* [Exercise passage]:
/---

The Mankessim Health Centre recorded a total of 335 teenage pregnancy cases last year, as compared to 217 cases in the previous year.
A Senior Physician Assistant at the health centre, Mrs Mercy Antwi- Boasiako, who announced this, described the situation as serious and said the cases involved girls aged 10 to 19.
Mrs Antwi- Boasiako was addressing a day’s annual performance review meeting of the Mfantseman Municipal Health Directorate in Saltpond.
The meeting was attended by both medical and non-medical members of staff of the Anomabo, Dominase, Biriwa and Saltpond/Kormantse sub-districts, Mankessim Sub Municipal, Saltpond Hospital, Mercy Women Centre, Municipal Ambulance Service and Mfantseman Mutual Health Insurance.
She said though the health centre intensified education on teenage pregnancy in the year under review, the increase suggested that more should be done to reduce the numbers this year.
Mrs Antwi -Boasiako said the antenatal attendance shot up to 11,121 last year, as against 6,454 in the previous year, adding that 2, 672 of the number was screened for Hepatitis B and 22 were diagnosed with anaemia.
She said 341 deliveries were recorded at the facility last year and attributed the effort to teamwork and improved human relation, adding that 361 husbands and male relatives were in the delivery suite during deliveries.
The senior physician assistant said malaria topped the list of the 10 top diseases recorded at the Mankessim Health Centre, with an increase of 7,076, as against 5,371 in the previous year, adding that malaria cases among children under five also increased from 1,815 in 2012 to 3,798.

\---

* [Data for analysis]:

/---

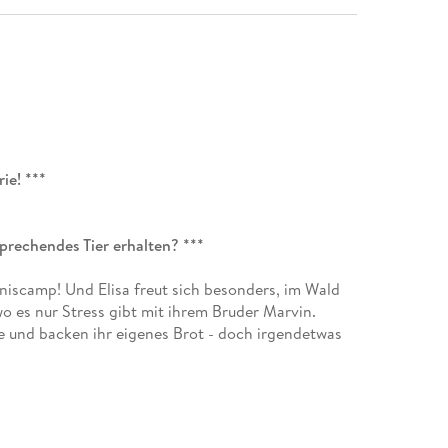
ie! ***
sprechendes Tier erhalten? ***
dniscamp! Und Elisa freut sich besonders, im Wald
wo es nur Stress gibt mit ihrem Bruder Marvin.
 und backen ihr eigenes Brot - doch irgendetwas
chatten umher. "Ganz schön unheimlicherich", findet
d unterwegs. Ist sie in Gefahr?
le birgt ein Geheimnis! Wer Glück hat, findet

\---

* [Questions]:
[1] In the report on the Mankessim Health Centre, how many teenage pregnancy cases did the centre record last year?
[2] Resume the report on the Mankessim Health Centre after its last sentence.

* [Task results]:
[1] 335

[2]
She said 26 persons, made up of 14 males and 12 females, were diagnosed with tuberculosis, out of which one died, while 16 were still receiving treatment.
Mrs Antwi-Boasiako said two males and two females were diagnosed with HIV and were referred to the Saltpond Hospital for the management of the condition.
In another development, health authorities have described the increased cases of teenage pregnancy in the Mampong Municipality “very worrying.”
Available statistics show that 349 girls aged 10 to 16 became pregnant last year.
The Mampong Municipal Health Director, Mr Jacob Amoah, made this known at an annual health performance meeting attended by health workers, heads of departments, chiefs, assembly and Unit Committee members.
Mr Amoah said there was an urgent need to step up reproductive health education, particularly among adolescents.
He, therefore, urged stakeholders, including health professionals, parents, teachers, traditional and religious leaders, to work together to halt the disturbing trend of sexual adventurism associated with young people.
According to him, the municipality recorded four maternal deaths and 73 stillbirths last year.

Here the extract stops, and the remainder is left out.